Mexico-based UN advisor Edgardo Buscaglia contends that without "dismantling the criminal-asset networks supporting criminal enterprises, and without attacking high-level corruption … criminal groups will act rationally by re-assigning more financial and economic resources to protecting themselves through added corruption and by increasing the levels and scale of 'organized violence'."
Narco-Bankers, Drug Summits and Presidents
Few events are more emblematic of the fusion of high-level government officials, corporate finance, and drug trafficking than a meeting in Mérida between then-President George W. Bush and Calderón in March 2007. The meeting hatched the initial plans of the Mérida Initiative, or Plan Mexico, which has made Mexico the number one recipient of U.S. military aid in Latin America, surpassing Colombia. Narco News reported the Mérida summit was being hosted at the property of accused narcotrafficker and money launderer Roberto Hernández Ramírez. The narco-estate had also been the site of a 1999 anti-drug summit between President Bill Clinton and his Mexican counterpart Ernesto Zedillo.
At the time of the 1999 meeting, Hernández was the owner of Mexico's national bank, Banamex. By the time of the following presidential summit in 2007, Hernández had become a board member of Citigroup, which had bought Banamex. (Mexican daily Por Esto! and Narco News broke the story about the narco-banker and defeated Citigroup's libel and slander suit against their reporters; for a full account, see The Narco News Bulletin.)
As Clinton's Treasury Secretary, Robert Rubin led a money laundering investigation against Banamex in 1998. But according to a former U.S. customs agent, Rubin helped shutdown the Banamex investigation once customs agents began implicating top-level officials in the Mexican government. By 2001, Rubin had joined Citigroup and led the financial firm's buyout of Hernández's Banamex. Considering the financial company's established links with drug money laundering in Mexico, the purchase of Banamex put Citigroup in a position to bank millions of dollars in illegal drug profits.
Around We Go
Rubin, Hernández and Citigroup are all part of a system, rarely punished beyond a fine, with privileged access to power. The message could not be clearer: Those in the top echelons of the drug trade – and their necessary politico-banker allies – will continue to profit from the trade in illicit drugs, while the artillery of Plan Mexico is directed at the replaceable pawns of the lucrative business. Washington is funding both sides of the drug war. U.S. military aid to this corrupt system has flowed rapidly under the Obama administration.

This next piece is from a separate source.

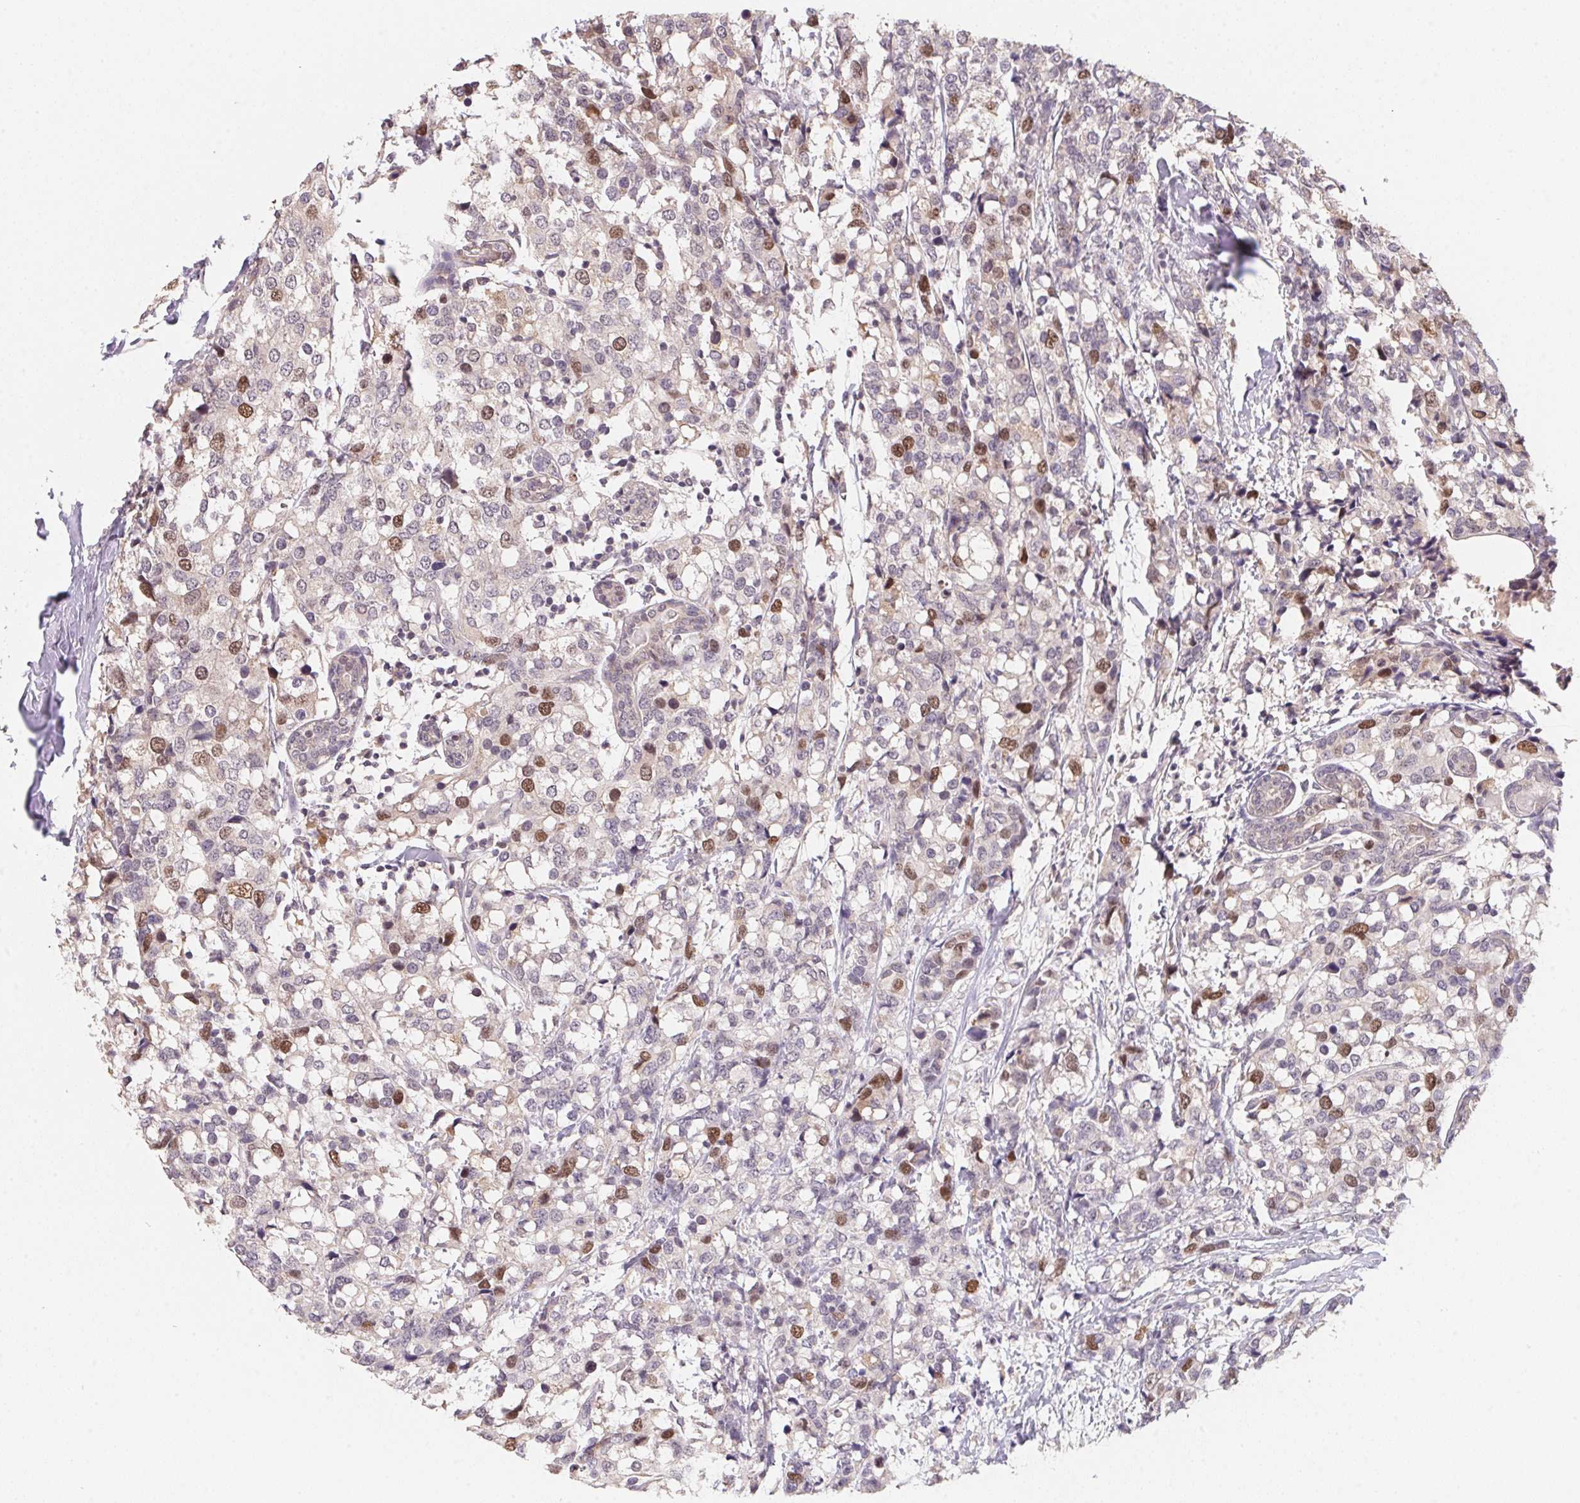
{"staining": {"intensity": "moderate", "quantity": "<25%", "location": "nuclear"}, "tissue": "breast cancer", "cell_type": "Tumor cells", "image_type": "cancer", "snomed": [{"axis": "morphology", "description": "Lobular carcinoma"}, {"axis": "topography", "description": "Breast"}], "caption": "Breast lobular carcinoma stained with a protein marker demonstrates moderate staining in tumor cells.", "gene": "KIFC1", "patient": {"sex": "female", "age": 59}}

Meanwhile, Mexicans are left to ponder the violent and corrupt political system they are left with ahead of the July elections. Election polls project that 60 percent of all eligible voters will simply stay home, while a campaign for a blank vote of protest gains momentum.

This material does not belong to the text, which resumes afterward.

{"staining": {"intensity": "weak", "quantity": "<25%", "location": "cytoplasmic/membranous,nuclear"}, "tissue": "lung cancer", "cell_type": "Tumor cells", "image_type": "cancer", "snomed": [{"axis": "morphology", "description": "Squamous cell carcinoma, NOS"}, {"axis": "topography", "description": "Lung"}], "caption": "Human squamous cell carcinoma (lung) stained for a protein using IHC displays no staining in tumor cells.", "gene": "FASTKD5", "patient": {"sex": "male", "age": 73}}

Most Mexicans clearly understand the post-NAFTA reality: As the economy rots in joblessness, their politicians court powerful moneyed interests; whether from the drug trade, multinational corporations, or both at the same time. The supposed “failed state” looks a lot more like a corporate-backed narco-state.
Notes:
1. This premise is borrowed from Teo Ballvé's unpublished May 2009 manuscript: "Territories of Partition: Warlord Governance and the Predatory State." The paper details a similar process underway in Colombia, which dynamics in Mexico increasingly resemble.
Todd Miller is a NACLA Research Associate.